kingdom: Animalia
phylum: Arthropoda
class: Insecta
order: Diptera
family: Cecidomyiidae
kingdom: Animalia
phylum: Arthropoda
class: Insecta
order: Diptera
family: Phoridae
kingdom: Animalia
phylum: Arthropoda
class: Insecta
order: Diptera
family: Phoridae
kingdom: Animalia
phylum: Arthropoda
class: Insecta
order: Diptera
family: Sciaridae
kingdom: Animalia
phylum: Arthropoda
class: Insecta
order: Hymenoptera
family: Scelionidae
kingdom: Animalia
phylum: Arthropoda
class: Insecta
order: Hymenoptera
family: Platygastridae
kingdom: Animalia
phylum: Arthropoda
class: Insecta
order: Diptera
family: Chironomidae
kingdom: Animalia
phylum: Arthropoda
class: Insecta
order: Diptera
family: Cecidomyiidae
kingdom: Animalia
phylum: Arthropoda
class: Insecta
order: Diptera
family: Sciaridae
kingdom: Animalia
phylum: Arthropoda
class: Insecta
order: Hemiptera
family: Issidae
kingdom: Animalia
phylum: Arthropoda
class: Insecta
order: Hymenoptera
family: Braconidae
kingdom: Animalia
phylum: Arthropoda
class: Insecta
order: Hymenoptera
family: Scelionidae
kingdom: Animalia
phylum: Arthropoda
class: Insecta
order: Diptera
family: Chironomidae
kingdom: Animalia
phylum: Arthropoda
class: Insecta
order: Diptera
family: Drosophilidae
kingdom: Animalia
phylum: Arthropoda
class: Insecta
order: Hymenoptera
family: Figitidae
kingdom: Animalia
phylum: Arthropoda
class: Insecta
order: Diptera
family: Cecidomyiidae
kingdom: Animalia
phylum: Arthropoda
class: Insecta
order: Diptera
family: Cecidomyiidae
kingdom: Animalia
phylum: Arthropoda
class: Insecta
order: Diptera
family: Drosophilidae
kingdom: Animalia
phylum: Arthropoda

**SHORT PROBLEM**
Reproduce every line of the material above verbatim, in its original order.

**ANSWER TO THIS EXERCISE**
kingdom: Animalia
phylum: Arthropoda
class: Insecta
order: Diptera
family: Cecidomyiidae
kingdom: Animalia
phylum: Arthropoda
class: Insecta
order: Diptera
family: Phoridae
kingdom: Animalia
phylum: Arthropoda
class: Insecta
order: Diptera
family: Phoridae
kingdom: Animalia
phylum: Arthropoda
class: Insecta
order: Diptera
family: Sciaridae
kingdom: Animalia
phylum: Arthropoda
class: Insecta
order: Hymenoptera
family: Scelionidae
kingdom: Animalia
phylum: Arthropoda
class: Insecta
order: Hymenoptera
family: Platygastridae
kingdom: Animalia
phylum: Arthropoda
class: Insecta
order: Diptera
family: Chironomidae
kingdom: Animalia
phylum: Arthropoda
class: Insecta
order: Diptera
family: Cecidomyiidae
kingdom: Animalia
phylum: Arthropoda
class: Insecta
order: Diptera
family: Sciaridae
kingdom: Animalia
phylum: Arthropoda
class: Insecta
order: Hemiptera
family: Issidae
kingdom: Animalia
phylum: Arthropoda
class: Insecta
order: Hymenoptera
family: Braconidae
kingdom: Animalia
phylum: Arthropoda
class: Insecta
order: Hymenoptera
family: Scelionidae
kingdom: Animalia
phylum: Arthropoda
class: Insecta
order: Diptera
family: Chironomidae
kingdom: Animalia
phylum: Arthropoda
class: Insecta
order: Diptera
family: Drosophilidae
kingdom: Animalia
phylum: Arthropoda
class: Insecta
order: Hymenoptera
family: Figitidae
kingdom: Animalia
phylum: Arthropoda
class: Insecta
order: Diptera
family: Cecidomyiidae
kingdom: Animalia
phylum: Arthropoda
class: Insecta
order: Diptera
family: Cecidomyiidae
kingdom: Animalia
phylum: Arthropoda
class: Insecta
order: Diptera
family: Drosophilidae
kingdom: Animalia
phylum: Arthropoda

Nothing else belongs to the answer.